:: What is needed ::
Below are records; copy every line in them that holds the word "hand".

:: Task material ::
Start of Block
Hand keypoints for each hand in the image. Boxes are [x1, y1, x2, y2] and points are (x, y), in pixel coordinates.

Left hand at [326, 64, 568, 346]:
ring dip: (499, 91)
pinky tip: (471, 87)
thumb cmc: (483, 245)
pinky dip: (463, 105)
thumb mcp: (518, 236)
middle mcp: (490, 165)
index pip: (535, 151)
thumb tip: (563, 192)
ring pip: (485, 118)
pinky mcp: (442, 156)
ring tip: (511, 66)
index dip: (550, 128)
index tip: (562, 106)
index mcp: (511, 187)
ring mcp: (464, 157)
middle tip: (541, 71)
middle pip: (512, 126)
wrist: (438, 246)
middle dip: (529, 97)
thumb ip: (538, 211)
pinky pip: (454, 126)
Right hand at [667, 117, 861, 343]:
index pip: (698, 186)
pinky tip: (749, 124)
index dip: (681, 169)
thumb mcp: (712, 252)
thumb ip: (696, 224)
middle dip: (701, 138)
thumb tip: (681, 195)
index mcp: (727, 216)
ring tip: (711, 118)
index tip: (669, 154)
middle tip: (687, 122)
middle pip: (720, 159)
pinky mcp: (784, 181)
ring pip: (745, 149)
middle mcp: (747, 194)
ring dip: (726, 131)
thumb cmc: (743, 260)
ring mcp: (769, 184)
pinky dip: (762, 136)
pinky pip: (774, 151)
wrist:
End of Block
:: Final answer ::
Hand keypoints for each hand in the image. Boxes are [x1, y1, x2, y2] and points are (x, y), in pixel coordinates.
Left hand at [326, 64, 568, 346]:
Right hand at [667, 117, 861, 343]:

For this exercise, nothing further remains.